Inhibited grieving is a pattern where the natural emotional cycle of grief gets blocked because one or more emotions in the cycle was shut down in childhood. When your body tries to grieve naturally, it hits the blocked emotion and reroutes into something else: anxiety, addiction, emotional shutdown, compulsive behavior, or explosive anger. Most people don't know they have it. They just know they feel stuck. We specialize in identifying the block and helping you move through it.
Do you take insurance?
We are private pay only. We do not accept insurance directly. We provide a superbill after each session that you can submit to your insurance for potential out-of-network reimbursement. We recommend calling your insurance company before starting to ask about your out-of-network mental health benefits.
How do I know which therapist to choose?
If you're a woman who identifies as highly sensitive and wants to work with someone who brings warmth, validation, and a feminist lens, Cate is likely the right fit. If you're looking for directness, somatic and grief-focused work, spiritual integration, or couples therapy, Scott is likely the right fit. If you're unsure, tell us in the consultation. We'll help you decide, and we'll be honest about it.
Do you work with couples?
Scott works with couples. Cate works with individual women only.

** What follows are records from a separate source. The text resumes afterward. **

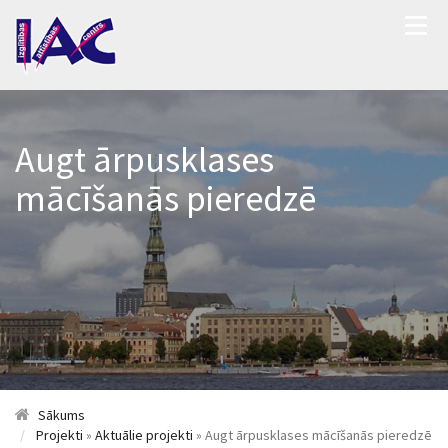
Augt ārpusklases
mācīšanās pieredzē
Sākums
Projekti
»
Aktuālie projekti
» Augt ārpusklases mācīšanās pieredzē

What does a session look like on Zoom?
Like sitting across from someone who's fully present with you. You need a private, quiet space, a stable internet connection, and a device with a camera. We use a HIPAA-compliant Zoom platform. Most clients find that online therapy feels surprisingly intimate once they settle in.
How long does therapy take?
It depends on what you're working on. Some clients feel real shifts within the first month. Deeper structural change, the kind that reorganizes how you relate to yourself and others, typically unfolds over three to twelve months. We don't keep you longer than you need. The goal is your autonomy, not your dependence on us.
What is Contemplative Psychotherapy?
It's a clinical training program at Naropa University that integrates Buddhist contemplative traditions with Western psychology at the foundational level. It's not therapy with some mindfulness added on. It's a framework where the therapist's own contemplative practice, their capacity to be present without agenda, becomes the primary therapeutic instrument. Scott completed the full program including four weeks of silent retreat per year during training.
What is the Neurosequential Model?
Developed by Dr. Bruce Perry, it's a framework for understanding how trauma affects the brain developmentally. It sequences therapeutic interventions to match the brain's architecture: starting with the brainstem (regulation and safety) before moving to the limbic system (relational connection) and finally the cortex (insight and narrative). Cate trained in this model at one of the first facilities to implement it in Wisconsin.
I think I'm too sensitive for this kind of work.
Your sensitivity is not the obstacle. It's the instrument. Highly sensitive people often assume they can't handle deep emotional work because they already feel overwhelmed by daily life. In our experience, the opposite is true. Your sensitivity means you have extraordinary access to your inner world. What's been missing isn't toughness. It's the right container and the right guide.